To be mentally strong, you have to physically challenge yourself.

Take a moment to think about that sentence. Please note that I’m not trying to magically pull the rug from underneath you and declare it opposite day. Rather, I’m providing you the exact method I used to get to the level I am at today.

You see, a few years ago, after finding inspiration through a volunteer role, I decided to sign up to run in my first half marathon. I completely ignored the fact that I wasn’t in shape to do so, or that my furthest race to date had been only a 5k. Yet there I was, putting on my running shoes and trying my best to build myself up to run all 13.1 miles. In the beginning, I was completely rubbish. I couldn’t even run a half of a mile before I was completely gassed. My muscles were sore, my body was tired, and I continuously doubted myself.
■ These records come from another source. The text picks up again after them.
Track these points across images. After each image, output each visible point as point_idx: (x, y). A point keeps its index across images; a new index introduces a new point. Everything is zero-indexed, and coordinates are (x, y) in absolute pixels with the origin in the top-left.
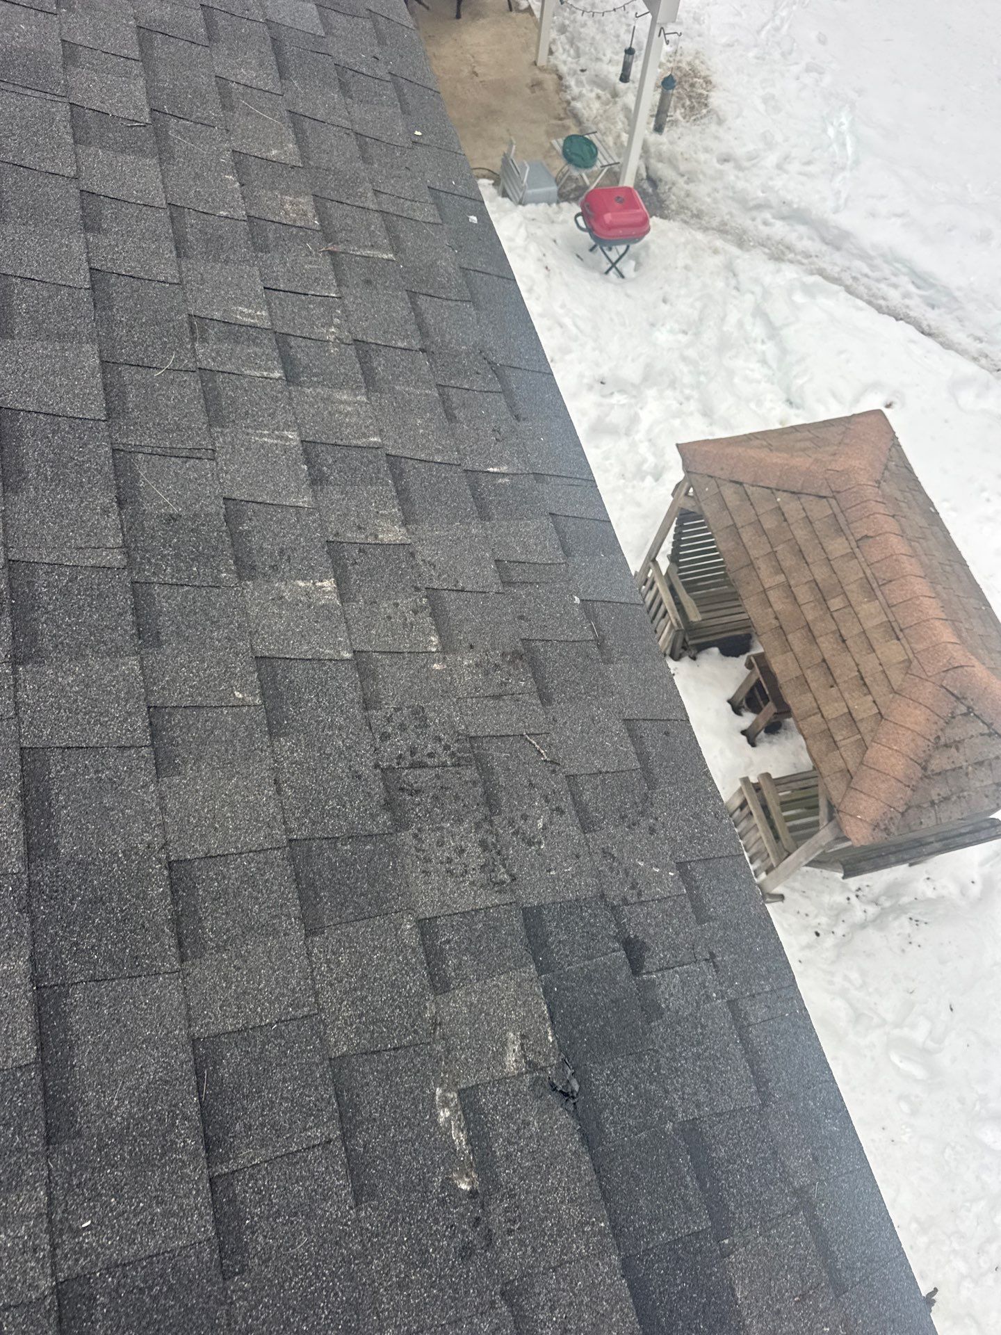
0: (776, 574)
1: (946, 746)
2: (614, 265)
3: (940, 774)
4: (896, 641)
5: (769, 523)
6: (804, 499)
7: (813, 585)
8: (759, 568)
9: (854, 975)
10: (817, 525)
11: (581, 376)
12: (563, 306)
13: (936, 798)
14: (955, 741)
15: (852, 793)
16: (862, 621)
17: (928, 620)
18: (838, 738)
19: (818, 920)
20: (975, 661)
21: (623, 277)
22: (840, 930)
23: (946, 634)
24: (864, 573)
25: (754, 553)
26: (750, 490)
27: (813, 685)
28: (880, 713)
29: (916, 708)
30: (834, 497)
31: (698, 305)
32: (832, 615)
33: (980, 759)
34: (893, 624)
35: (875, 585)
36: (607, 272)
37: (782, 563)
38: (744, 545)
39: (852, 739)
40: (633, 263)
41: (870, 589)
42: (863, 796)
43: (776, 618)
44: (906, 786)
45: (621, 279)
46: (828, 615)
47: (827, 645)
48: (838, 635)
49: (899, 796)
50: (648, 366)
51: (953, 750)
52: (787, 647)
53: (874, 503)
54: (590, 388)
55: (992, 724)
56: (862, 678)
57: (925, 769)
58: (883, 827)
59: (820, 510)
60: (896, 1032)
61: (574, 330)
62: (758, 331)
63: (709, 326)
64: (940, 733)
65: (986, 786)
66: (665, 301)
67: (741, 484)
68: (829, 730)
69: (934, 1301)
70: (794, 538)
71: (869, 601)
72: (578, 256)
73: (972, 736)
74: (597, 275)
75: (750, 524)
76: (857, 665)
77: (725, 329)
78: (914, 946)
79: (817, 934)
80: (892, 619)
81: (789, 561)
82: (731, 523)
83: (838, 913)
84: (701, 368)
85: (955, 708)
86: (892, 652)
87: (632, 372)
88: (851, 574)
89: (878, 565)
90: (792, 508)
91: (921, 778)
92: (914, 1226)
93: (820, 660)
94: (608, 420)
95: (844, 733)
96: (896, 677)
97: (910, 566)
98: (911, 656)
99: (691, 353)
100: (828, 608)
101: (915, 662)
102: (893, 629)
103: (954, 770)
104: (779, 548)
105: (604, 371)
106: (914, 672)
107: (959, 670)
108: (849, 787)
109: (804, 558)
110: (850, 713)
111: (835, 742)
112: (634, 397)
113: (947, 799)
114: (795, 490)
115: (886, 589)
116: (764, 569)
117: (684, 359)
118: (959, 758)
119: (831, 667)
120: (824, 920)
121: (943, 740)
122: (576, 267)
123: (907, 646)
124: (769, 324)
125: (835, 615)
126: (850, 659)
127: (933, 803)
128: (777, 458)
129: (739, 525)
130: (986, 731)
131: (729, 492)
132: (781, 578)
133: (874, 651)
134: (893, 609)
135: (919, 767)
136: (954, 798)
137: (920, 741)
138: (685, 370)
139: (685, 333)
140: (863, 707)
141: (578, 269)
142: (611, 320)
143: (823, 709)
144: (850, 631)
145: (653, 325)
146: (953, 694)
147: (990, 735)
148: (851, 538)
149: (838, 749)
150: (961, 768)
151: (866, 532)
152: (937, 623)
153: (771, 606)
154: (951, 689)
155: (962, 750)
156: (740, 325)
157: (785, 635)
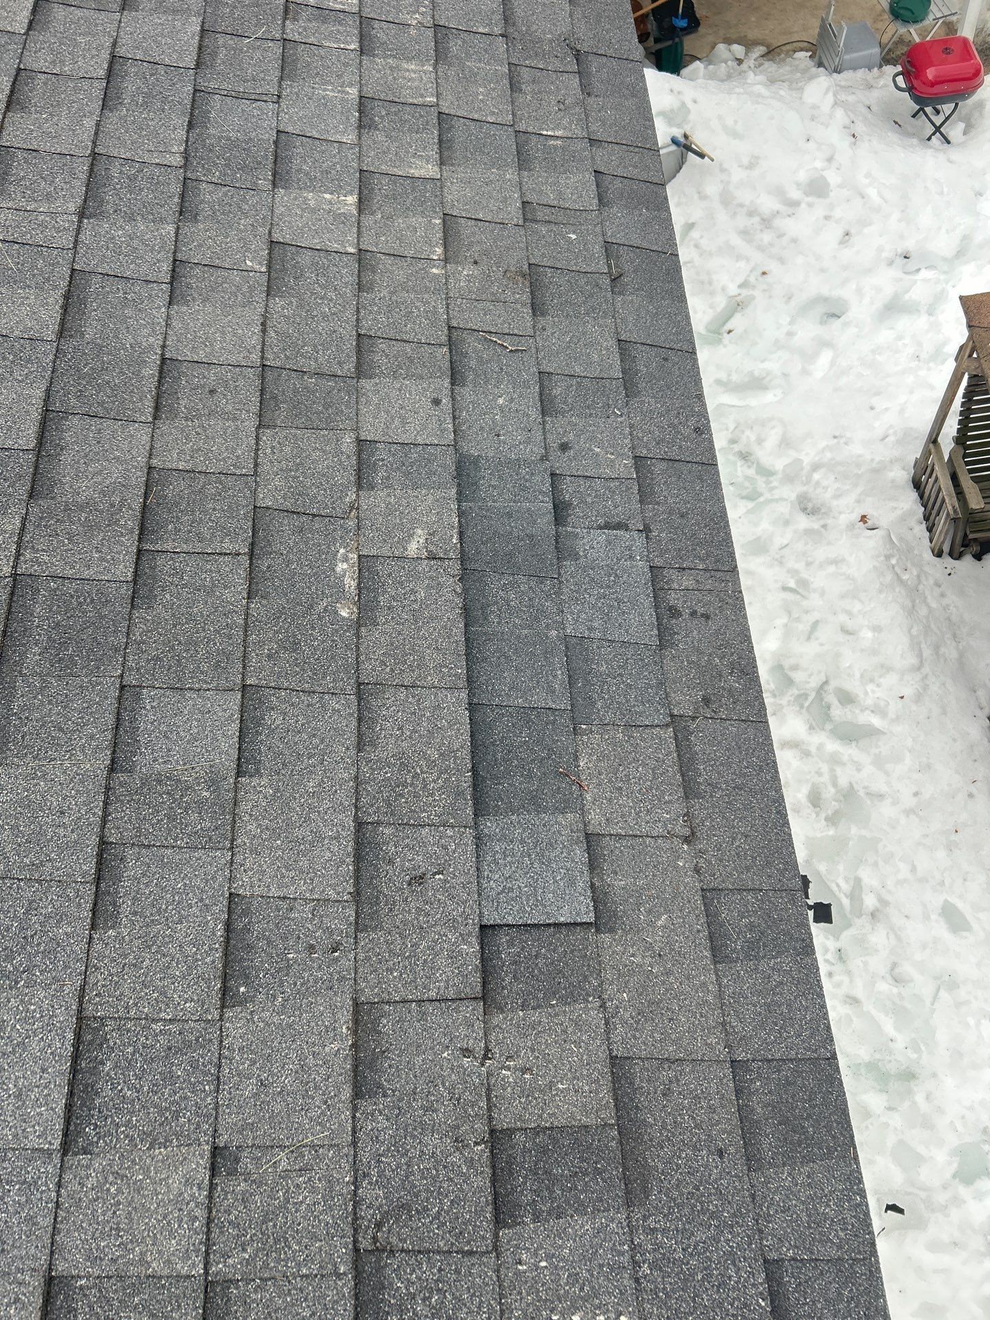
2: (938, 129)
11: (880, 249)
12: (868, 176)
21: (949, 142)
36: (929, 139)
40: (962, 126)
45: (945, 144)
54: (891, 263)
61: (878, 201)
72: (896, 123)
74: (915, 141)
105: (910, 245)
112: (945, 273)
122: (891, 135)
142: (927, 188)
145: (979, 194)
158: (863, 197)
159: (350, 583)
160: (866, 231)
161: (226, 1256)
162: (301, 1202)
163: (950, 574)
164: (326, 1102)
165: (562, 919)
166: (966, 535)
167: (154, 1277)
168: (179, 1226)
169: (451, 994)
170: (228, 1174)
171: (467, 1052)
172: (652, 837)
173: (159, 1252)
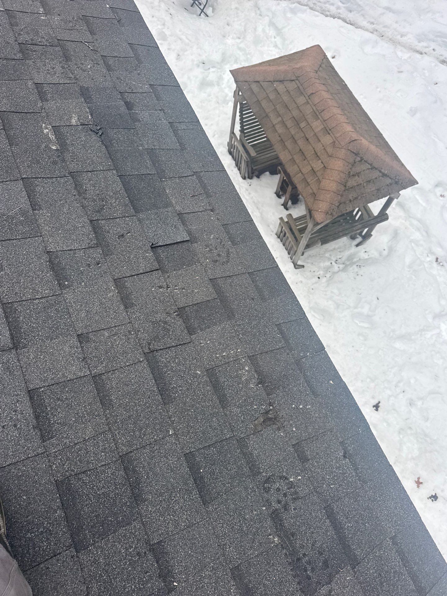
0: (278, 117)
1: (353, 175)
2: (202, 11)
3: (352, 188)
4: (328, 135)
5: (272, 96)
6: (285, 83)
7: (293, 119)
8: (270, 117)
9: (336, 291)
10: (292, 93)
11: (193, 61)
12: (180, 31)
13: (351, 198)
14: (357, 173)
15: (316, 202)
16: (314, 129)
17: (340, 123)
18: (309, 181)
19: (319, 273)
20: (362, 138)
21: (208, 16)
22: (328, 275)
23: (349, 128)
24: (313, 109)
25: (267, 111)
26: (262, 84)
27: (297, 161)
28: (324, 166)
29: (338, 161)
30: (297, 80)
31: (243, 24)
32: (302, 130)
33: (369, 179)
34: (327, 128)
35: (318, 113)
36: (200, 15)
37: (279, 112)
38: (263, 108)
39: (315, 180)
40: (211, 9)
41: (316, 116)
42: (320, 202)
43: (280, 136)
44: (338, 194)
45: (207, 17)
46: (300, 130)
47: (301, 143)
48: (305, 138)
49: (336, 199)
50: (223, 54)
51: (357, 177)
52: (285, 147)
53: (314, 79)
54: (198, 66)
55: (372, 164)
56: (316, 154)
57: (345, 186)
58: (330, 213)
59: (292, 86)
60: (356, 310)
61: (187, 41)
62: (272, 32)
63: (249, 32)
64: (350, 170)
65: (373, 191)
66: (228, 25)
67: (258, 82)
68: (305, 178)
69: (379, 406)
70: (283, 101)
71: (316, 121)
72: (185, 9)
73: (364, 170)
74: (195, 16)
75: (265, 98)
76: (314, 148)
77: (257, 33)
78: (360, 276)
79: (319, 278)
80: (326, 126)
81: (282, 111)
82: (256, 100)
83: (327, 269)
84: (247, 51)
85: (355, 158)
86: (327, 140)
87: (217, 57)
88: (308, 110)
89: (318, 104)
90: (280, 88)
91: (344, 191)
92: (368, 380)
93: (299, 150)
94: (208, 79)
95: (311, 178)
96: (330, 150)
97: (330, 102)
98: (335, 140)
99: (242, 45)
100: (300, 127)
101: (337, 142)
102: (327, 131)
103: (358, 185)
104: (277, 107)
105: (203, 58)
106: (337, 146)
107: (355, 142)
108: (315, 200)
109: (288, 108)
110: (313, 169)
111: (308, 183)
112: (219, 69)
113: (356, 198)
114: (281, 80)
115: (322, 114)
116: (272, 116)
117: (240, 49)
118: (359, 180)
119: (304, 152)
120: (321, 272)
121: (352, 173)
122: (184, 13)
123: (333, 136)
124: (276, 28)
125: (303, 129)
126: (310, 147)
127: (350, 201)
128: (272, 68)
129: (260, 100)
130: (370, 167)
131: (254, 87)
132: (280, 119)
133: (320, 141)
134: (326, 122)
135: (342, 186)
136: (359, 198)
137: (342, 175)
138: (241, 54)
139: (239, 38)
140: (317, 166)
141: (185, 14)
142: (204, 35)
143: (301, 170)
144: (310, 135)
145: (224, 36)
146: (353, 153)
147: (372, 169)
148: (306, 96)
149: (309, 185)
150: (361, 184)
151: (312, 92)
152: (344, 124)
153: (277, 132)
154: (352, 150)
155: (360, 177)
156: (264, 31)
157: (284, 143)
158: (181, 40)
159: (52, 137)
160: (186, 53)
161: (96, 367)
162: (118, 344)
163: (250, 185)
164: (115, 312)
165: (179, 240)
166: (252, 168)
167: (70, 380)
168: (74, 362)
169: (148, 270)
170: (86, 343)
171: (160, 287)
172: (200, 212)
173: (70, 372)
What I soon realized is that when I exhausted myself physically week after week, running provided me a unique way to power my actions based on my attitude and thoughts alone. With time, I convinced myself that no matter what obstacle I met, I was going to cross that half marathon finish line as fast as I possibly could. 

When race day finally came, I did just that. And as I sit here typing this post, I can tell you that I am at a far greater mental level due to forcing myself to take up running. 

New experiences in my life that are high stress and extremely tense are now a lot more manageable. My first reaction isn’t to flee or give-up. Rather, I know that I am capable of standing in one spot taking whatever hit that comes my way. This isn’t to say that I don’t feel the pressure that I, or anyone around me, puts on my weekly duties or that I’m emotionally absent when I come across tense emergency situations. As a person, I still feel it. But for all the stressful moments that approach me today, I have the mental fortitude to get the job done or find a solution that evaporates the stress.

At the base of it all, I’ve come to find that when you’re physically empty, you’re mentally charged to get you where you need to go. In order to become stronger, you need to find situations where you have to rely on your mental state alone. 

For me, running takes me to that place where my thoughts and attitudes directly determine how, when, and why I finish.

If you’re a person that needs to raise your level, I challenge you to find an activity that will do just that. Go out and find what works for you.